Capital flight will reach up to $70 billion in the first quarter of this year amid the deterioration of the country's relations with the West over Moscow's annexation of Crimea, a deputy economy minister said.
The forecast marks what would amount to the largest capital flight since the 2008 financial crisis.
U.S. and European sanctions against Russia "are not yet economically significant, but the cooling of relations is by itself a substantial negative factor for economic growth and, consequently, will affect capital flight," Deputy Economic Development Minister Andrei Klepach said, Interfax reported.
Investors will funnel $65 billion to $70 billion, but "most likely closer to $70 billion," out of the country in the first three months of the year, Klepach said.
The amount is slightly larger than the $62.7 billion in capital outflow for the whole of last year and is the highest since the fourth quarter of 2008, when flight reached $132.1 billion, according to Central Bank figures.
Nearly half of this year's quarterly outflow has taken place in March after Russia began its annexation of Crimea. In February, Klepach had estimated that capital outflow would total about $35 billion in the first quarter.
The revised forecast of capital flight follows a decision by Standard & Poor's financial rating agency last week to downgrade Russia's credit rating to negative in anticipation of the economic fallout of the Crimea annexation.

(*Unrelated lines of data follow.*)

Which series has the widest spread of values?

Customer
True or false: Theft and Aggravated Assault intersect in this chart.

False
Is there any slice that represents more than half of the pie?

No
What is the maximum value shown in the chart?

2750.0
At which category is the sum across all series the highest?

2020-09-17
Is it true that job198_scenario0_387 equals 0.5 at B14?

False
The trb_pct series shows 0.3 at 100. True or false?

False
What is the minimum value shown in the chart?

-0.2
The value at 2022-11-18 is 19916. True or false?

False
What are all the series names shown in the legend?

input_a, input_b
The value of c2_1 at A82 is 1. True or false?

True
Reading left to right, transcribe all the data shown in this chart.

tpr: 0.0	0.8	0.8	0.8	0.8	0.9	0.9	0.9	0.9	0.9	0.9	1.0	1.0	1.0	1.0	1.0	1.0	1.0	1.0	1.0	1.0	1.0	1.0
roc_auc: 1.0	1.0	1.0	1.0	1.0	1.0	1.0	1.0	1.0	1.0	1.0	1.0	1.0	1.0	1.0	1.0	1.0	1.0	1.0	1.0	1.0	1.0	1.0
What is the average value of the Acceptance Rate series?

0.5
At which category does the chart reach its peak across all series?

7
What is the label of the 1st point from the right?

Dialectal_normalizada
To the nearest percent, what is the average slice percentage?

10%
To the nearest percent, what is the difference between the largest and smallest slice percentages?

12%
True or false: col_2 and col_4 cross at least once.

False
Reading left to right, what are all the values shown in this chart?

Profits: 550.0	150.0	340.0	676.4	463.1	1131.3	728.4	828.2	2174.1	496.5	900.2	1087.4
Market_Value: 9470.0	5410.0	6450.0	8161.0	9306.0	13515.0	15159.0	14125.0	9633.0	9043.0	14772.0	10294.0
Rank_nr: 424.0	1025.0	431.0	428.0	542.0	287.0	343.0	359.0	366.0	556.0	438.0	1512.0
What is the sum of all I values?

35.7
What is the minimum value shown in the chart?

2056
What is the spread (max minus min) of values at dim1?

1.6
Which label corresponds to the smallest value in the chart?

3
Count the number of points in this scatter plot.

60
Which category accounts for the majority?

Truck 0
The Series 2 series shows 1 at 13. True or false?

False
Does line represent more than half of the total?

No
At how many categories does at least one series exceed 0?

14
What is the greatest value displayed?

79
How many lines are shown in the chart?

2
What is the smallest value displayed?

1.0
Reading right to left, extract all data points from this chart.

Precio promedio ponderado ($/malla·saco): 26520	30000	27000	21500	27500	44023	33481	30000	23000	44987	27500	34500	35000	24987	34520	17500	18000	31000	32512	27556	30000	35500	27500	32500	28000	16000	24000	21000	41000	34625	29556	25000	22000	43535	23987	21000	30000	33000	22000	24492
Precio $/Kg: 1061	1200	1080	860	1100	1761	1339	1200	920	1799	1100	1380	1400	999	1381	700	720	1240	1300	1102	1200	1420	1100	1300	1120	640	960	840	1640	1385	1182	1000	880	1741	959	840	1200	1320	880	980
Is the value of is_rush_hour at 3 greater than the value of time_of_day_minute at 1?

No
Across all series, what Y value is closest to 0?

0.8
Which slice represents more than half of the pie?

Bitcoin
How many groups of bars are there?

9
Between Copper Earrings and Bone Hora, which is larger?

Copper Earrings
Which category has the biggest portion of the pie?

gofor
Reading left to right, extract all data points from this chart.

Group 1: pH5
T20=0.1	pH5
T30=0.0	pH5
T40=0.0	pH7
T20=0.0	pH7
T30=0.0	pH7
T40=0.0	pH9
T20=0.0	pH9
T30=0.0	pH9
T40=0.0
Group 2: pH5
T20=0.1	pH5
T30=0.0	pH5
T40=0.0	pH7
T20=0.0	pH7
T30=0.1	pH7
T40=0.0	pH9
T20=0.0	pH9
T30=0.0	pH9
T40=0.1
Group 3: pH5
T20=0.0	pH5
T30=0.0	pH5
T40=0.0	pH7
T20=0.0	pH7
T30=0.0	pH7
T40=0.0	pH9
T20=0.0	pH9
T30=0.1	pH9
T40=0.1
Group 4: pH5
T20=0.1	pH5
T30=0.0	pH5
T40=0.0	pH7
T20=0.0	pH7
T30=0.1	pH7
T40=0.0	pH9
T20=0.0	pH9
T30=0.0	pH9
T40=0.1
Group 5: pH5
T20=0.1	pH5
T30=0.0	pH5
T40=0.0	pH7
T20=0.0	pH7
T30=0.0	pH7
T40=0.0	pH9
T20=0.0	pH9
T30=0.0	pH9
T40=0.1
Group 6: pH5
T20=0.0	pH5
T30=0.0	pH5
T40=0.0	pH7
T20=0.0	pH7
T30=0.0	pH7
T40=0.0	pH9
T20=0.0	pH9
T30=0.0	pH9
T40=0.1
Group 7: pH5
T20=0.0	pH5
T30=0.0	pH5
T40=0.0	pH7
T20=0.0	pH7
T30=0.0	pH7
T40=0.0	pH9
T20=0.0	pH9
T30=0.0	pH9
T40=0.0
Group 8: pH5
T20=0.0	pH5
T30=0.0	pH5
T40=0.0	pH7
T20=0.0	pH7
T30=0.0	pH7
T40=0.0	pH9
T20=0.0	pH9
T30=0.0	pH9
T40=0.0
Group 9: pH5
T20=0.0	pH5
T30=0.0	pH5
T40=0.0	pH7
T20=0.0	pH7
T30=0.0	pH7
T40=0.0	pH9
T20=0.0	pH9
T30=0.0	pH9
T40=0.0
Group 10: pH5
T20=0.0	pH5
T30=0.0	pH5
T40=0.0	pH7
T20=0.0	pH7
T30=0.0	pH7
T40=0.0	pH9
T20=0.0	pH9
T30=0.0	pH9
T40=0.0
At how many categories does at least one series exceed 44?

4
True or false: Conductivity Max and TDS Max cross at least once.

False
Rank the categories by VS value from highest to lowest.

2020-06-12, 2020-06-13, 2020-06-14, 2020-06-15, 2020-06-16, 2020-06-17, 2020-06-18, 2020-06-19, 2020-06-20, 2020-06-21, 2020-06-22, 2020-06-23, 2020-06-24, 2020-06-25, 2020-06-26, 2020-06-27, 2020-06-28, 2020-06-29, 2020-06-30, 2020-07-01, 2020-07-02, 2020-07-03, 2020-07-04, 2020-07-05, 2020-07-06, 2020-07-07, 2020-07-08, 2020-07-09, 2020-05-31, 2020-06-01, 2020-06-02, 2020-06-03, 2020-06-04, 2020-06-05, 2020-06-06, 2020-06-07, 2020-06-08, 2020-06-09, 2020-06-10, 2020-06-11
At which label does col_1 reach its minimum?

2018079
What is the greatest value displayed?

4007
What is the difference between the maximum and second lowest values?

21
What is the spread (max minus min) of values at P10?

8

Klepach declined to estimate the volume of capital flight for the whole of this year.
He also said that he expected economic growth in the first quarter to be "around zero," despite an acceleration in year-on-year growth in February to 0.3 percent from a revised 0.1 percent in January.
"February turned out to be better than we had expected, but it is too early to talk about an exit from stagnation," he said.
Inflation is expected to reach 0.9 percent to 1 percent in March, compared to 0.7 percent in February, suggesting annual inflation of around 7 percent, Klepach said. The government had earlier projected a target inflation rate of 5 percent for this year.
Last year the economy grew by just 1.3 percent, far below initial forecasts, but government officials have expressed hope that it would recover in 2014.
Amid Russia's deteriorating economy and Western sanctions over Crimea, financier George Soros has warned against tightening the punitive measures too far.
"Just punishing Russia will push Putin further into a corner and as a wounded animal he would strike back and it would be a lose-lose proposition," the billionaire investor and chairman of the Open Society Institute said last week, Bloomberg reported.
Soros said, however, that the U.S. could impose the "strongest sanction" possible by opening up its Strategic Oil Reserve, flooding markets and depressing crude prices. Russia needs oil prices at $100 per barrel or more to balance its budget. Oil is currently trading at about $100 per barrel.